I read the Bible and studied for hours each day. I wanted to know where I went wrong, and God showed me. I repented even more if I needed to. A few months later, I began to teach Sunday School. Then, sometime later, my pastor asked me if I would "preach" Wednesday night, as he was going out of town. Me preach, you have got be kidding! But he insisted. So, I prayed. I was scared to death. But God gave me a sermon, and I preached it. And I did several times after that. I started playing bass guitar in church. I started singing in the church quartet when someone was out.
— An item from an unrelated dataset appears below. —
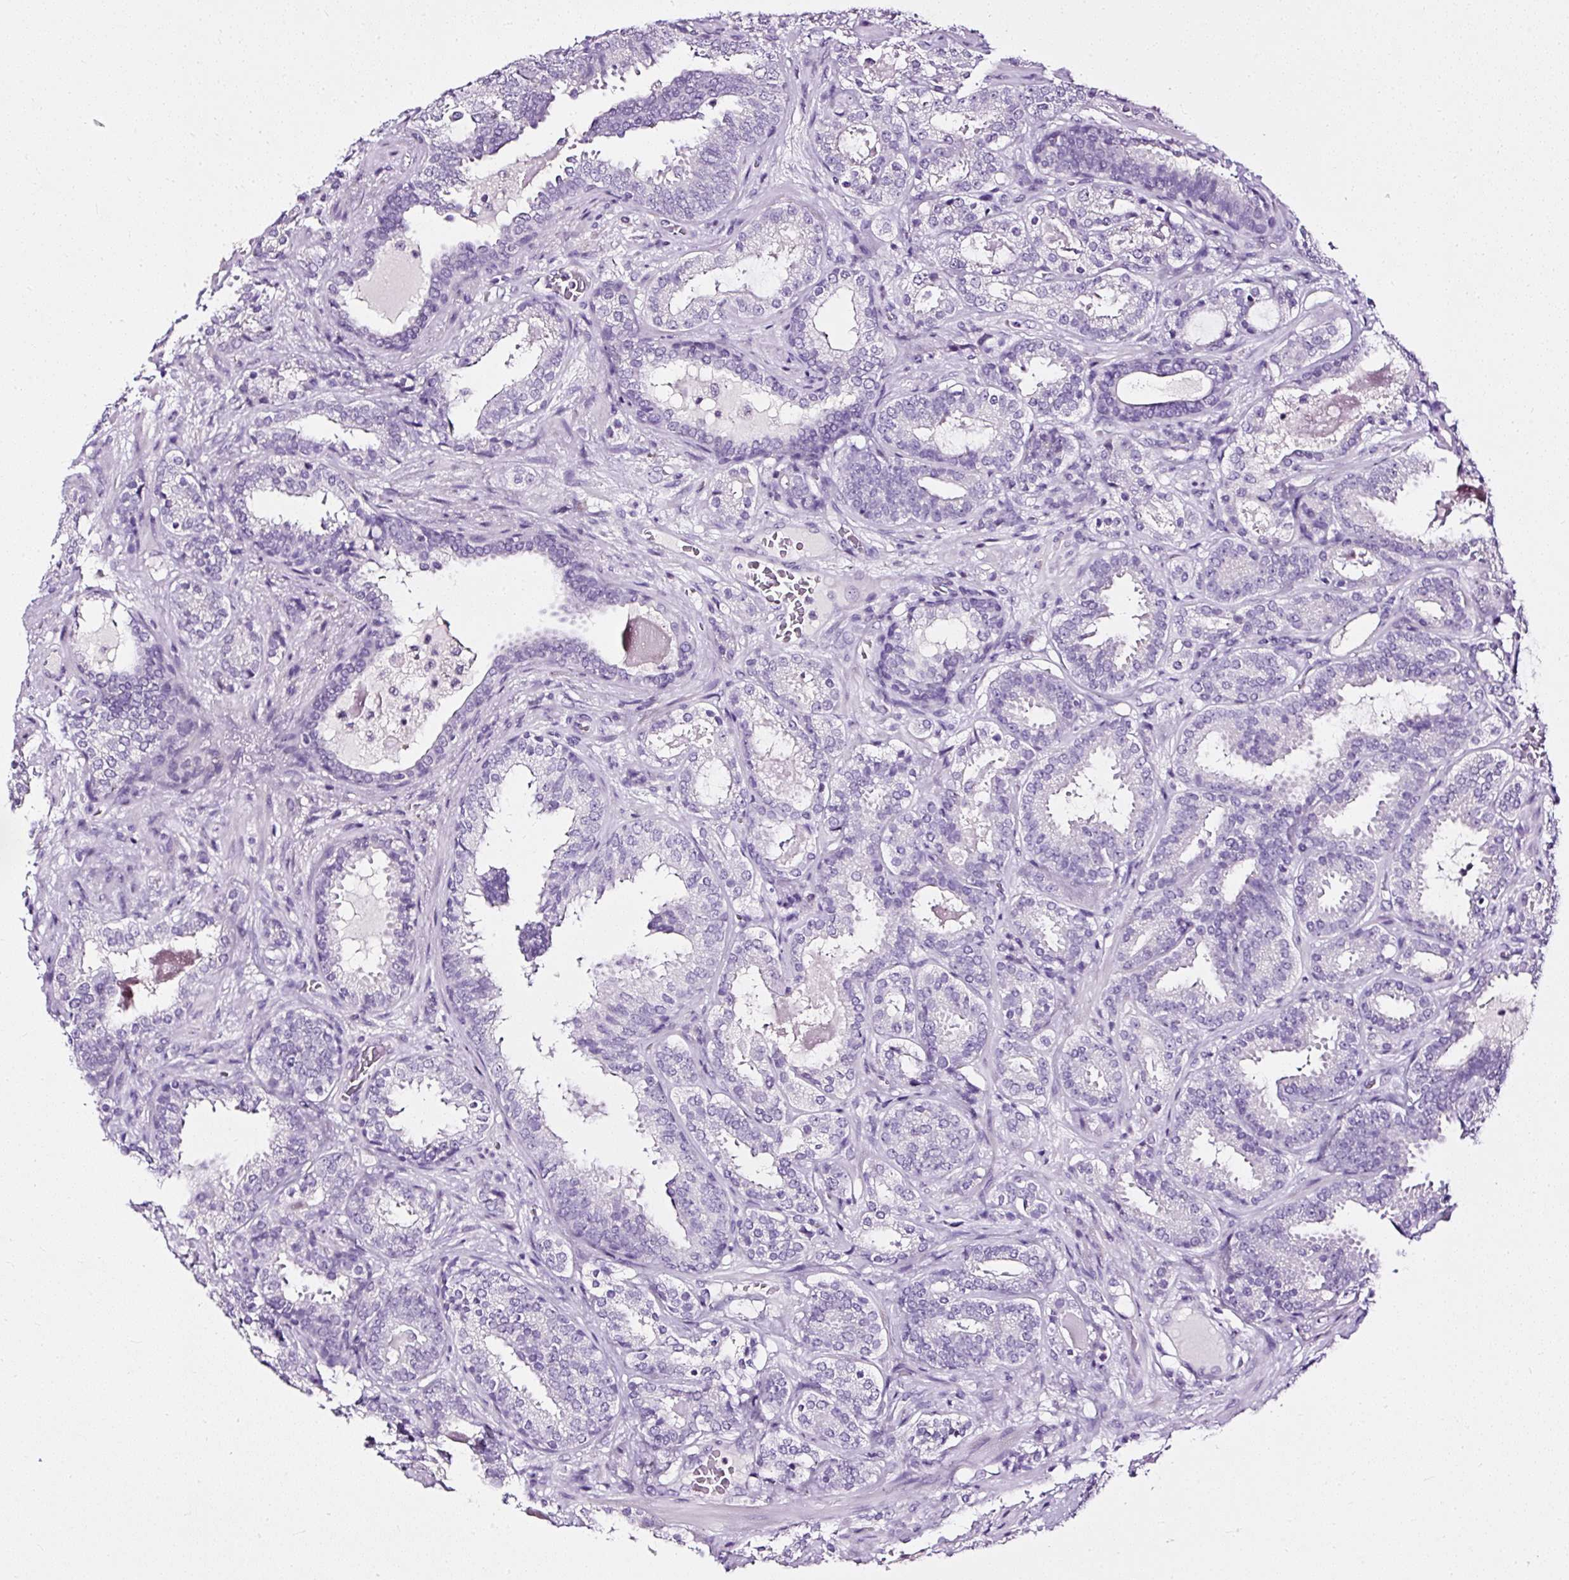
{"staining": {"intensity": "negative", "quantity": "none", "location": "none"}, "tissue": "prostate cancer", "cell_type": "Tumor cells", "image_type": "cancer", "snomed": [{"axis": "morphology", "description": "Adenocarcinoma, High grade"}, {"axis": "topography", "description": "Prostate"}], "caption": "IHC of prostate cancer exhibits no staining in tumor cells.", "gene": "ATP2A1", "patient": {"sex": "male", "age": 65}}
I started singing solos. And I STILL DO TODAY!

Then I met a wonderful lady named Jean Veach. We began dating (first date was in church) and then married only a few weeks after we met. We are still married today, still going to church every time we are supposed to, and minister together. Has life been easy? NOPE! But it has been GREAT! Sure we have had struggles. We both now have health problems, and I am disabled. But, with God's help. we plan on being together, serving God, "till death do us part".

My life represents how out of control a life can get if you don't do the things of God you are supposed to do. But, it also represents how loving God is, how "long-suffering" He is, and how His amazing grace extends to us. Yes, God does love us, and wants us for His own. I am glad that He is mine, and I am His! May God bless you!